Background: Oncology therapy typically involves drug combinations
since monotherapy seldom provides the desired outcome. But combination therapy
presents the potential for drug-drug interactions (DDIs). Due to the narrow window
between therapeutic concentrations and onset of toxicity often observed with oncology
therapeutics, managing DDIs with combination therapy in cancer is critical.
Physiologically based pharmacokinetic (PBPK) modeling can be effectively used
for predicting DDIs and guiding dose-selection, but requires development of PBPK
models of cancer drugs. Among various types of cancer, metastatic prostate cancer
is an area of high unmet medical need with minimal therapeutic options. Recently,
enzalutamide was approved for treatment of metastatic prostate cancer and is often
dosed as a combination in clinical practice. Enzalutamide is a potent CYP3A inducer and a model-based
approach to guide dose-selection for enzalutamide combinations that are CYP3A substrates is needed.
Objective: A “fit for purpose” PBPK model of enzalutamide was developed to illustrate the CYP3A4
induction potential, understand the kinetics of de-induction of CYP3A4 following cessation of enzalutamide
dosing and guide dose-selection of a co-administered CYP3A substrate.

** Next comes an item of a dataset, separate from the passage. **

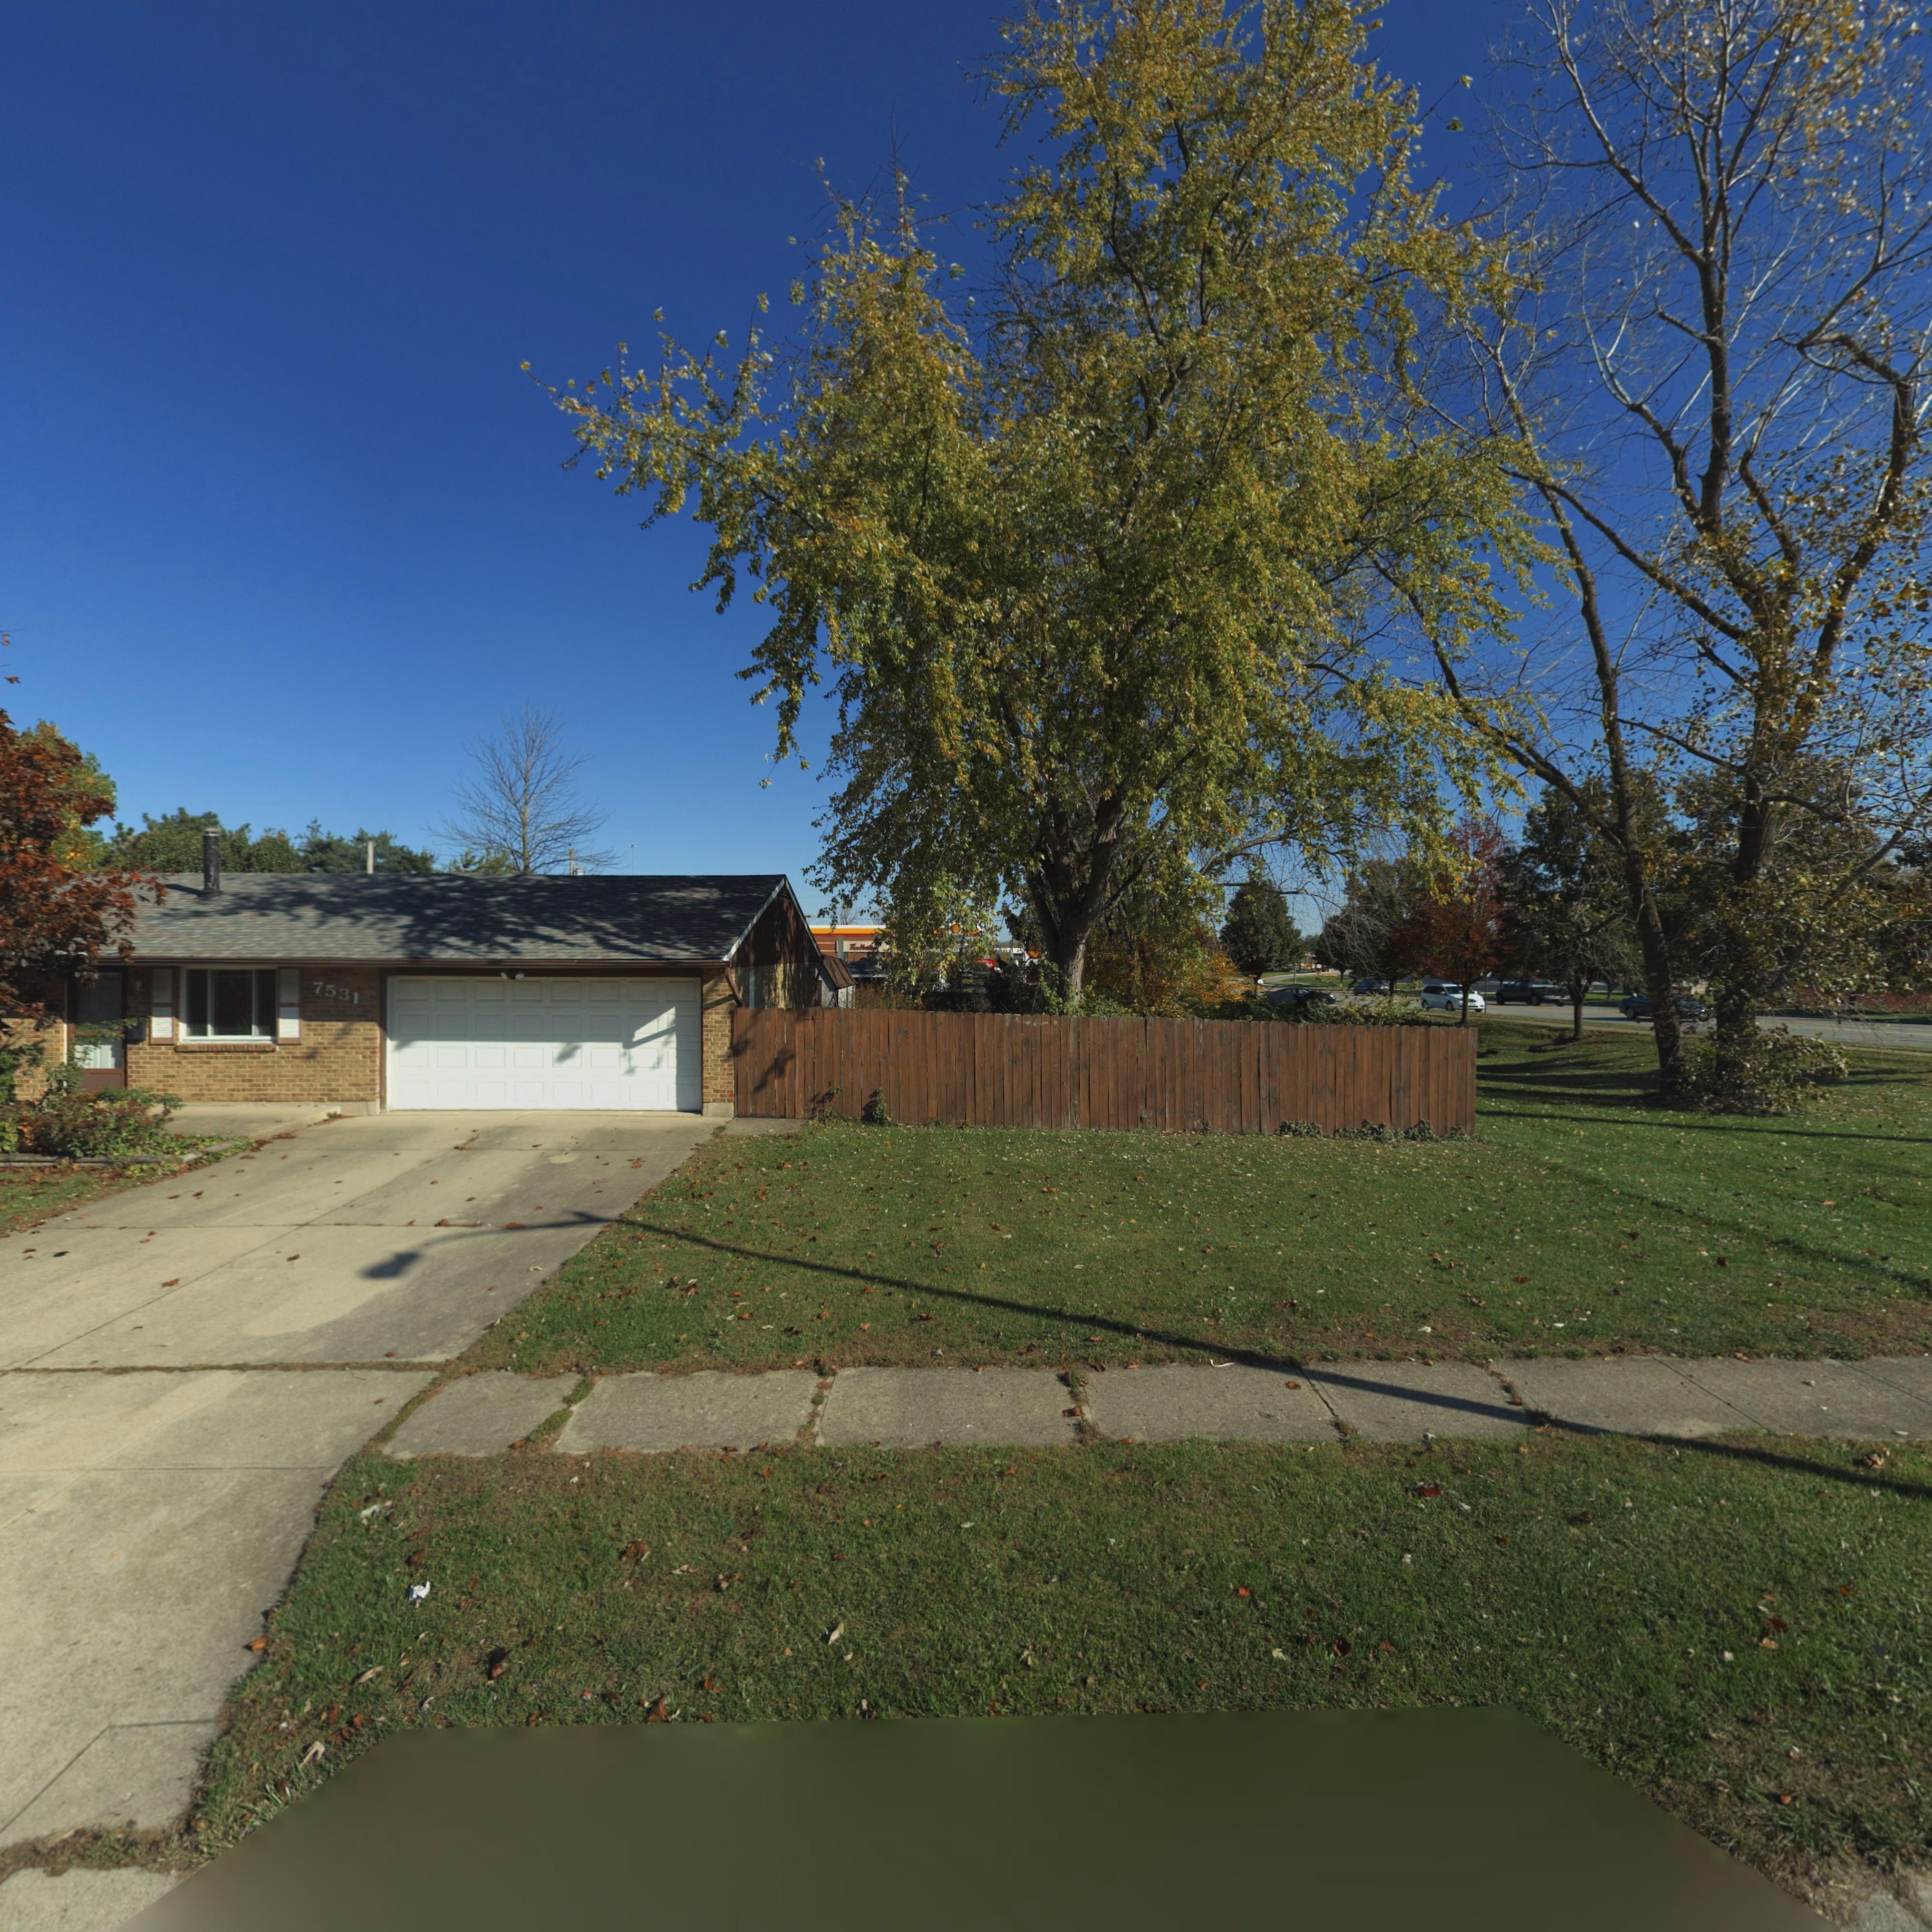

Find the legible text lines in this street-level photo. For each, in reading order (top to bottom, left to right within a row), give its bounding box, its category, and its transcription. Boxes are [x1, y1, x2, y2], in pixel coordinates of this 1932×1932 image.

Method: The population-based simulator, Simcyp, was used for model building purposes. Model input
parameters were obtained from public information, primarily from the FDA summaries.
Results: The simulated concentration time profiles of enzalutamide in healthy male subjects were comparable
to observed profiles in male patients. Model predicted enzalutamide pharmacokinetic (PK) parameters,
i.e. AUC, Cmax and half-life were within 1.5-fold of observed results obtained from two reported
studies, supporting verification of the PBPK model. Model application was demonstrated by
simulating a drug-drug interaction between enzalutamide and midazolam, a sensitive CYP3A4 substrate.
Based on simulations, the midazolam AUC ratio ranged from 0.06 to 0.16 and was comparable to
the observed ratio of 0.14. Based on modeling, upon cessation of enzalutamide dosing, it is predicted
that at least 8 weeks are needed to re-attain baseline CYP3A4 activity. Based on PBPK modeling, dose
adjustment of up to 3-fold for a co-administered CYP3A substrate was shown to re-attain baseline exposure.
Conclusion: A “fit for purpose” PBPK model of enzalutamide was successfully developed using public
information that recapitulated it’s observed pharmacokinetics, CYP3A4 induction potential and the potential
need for dose-adjustment of co-administered CYP3A substrates.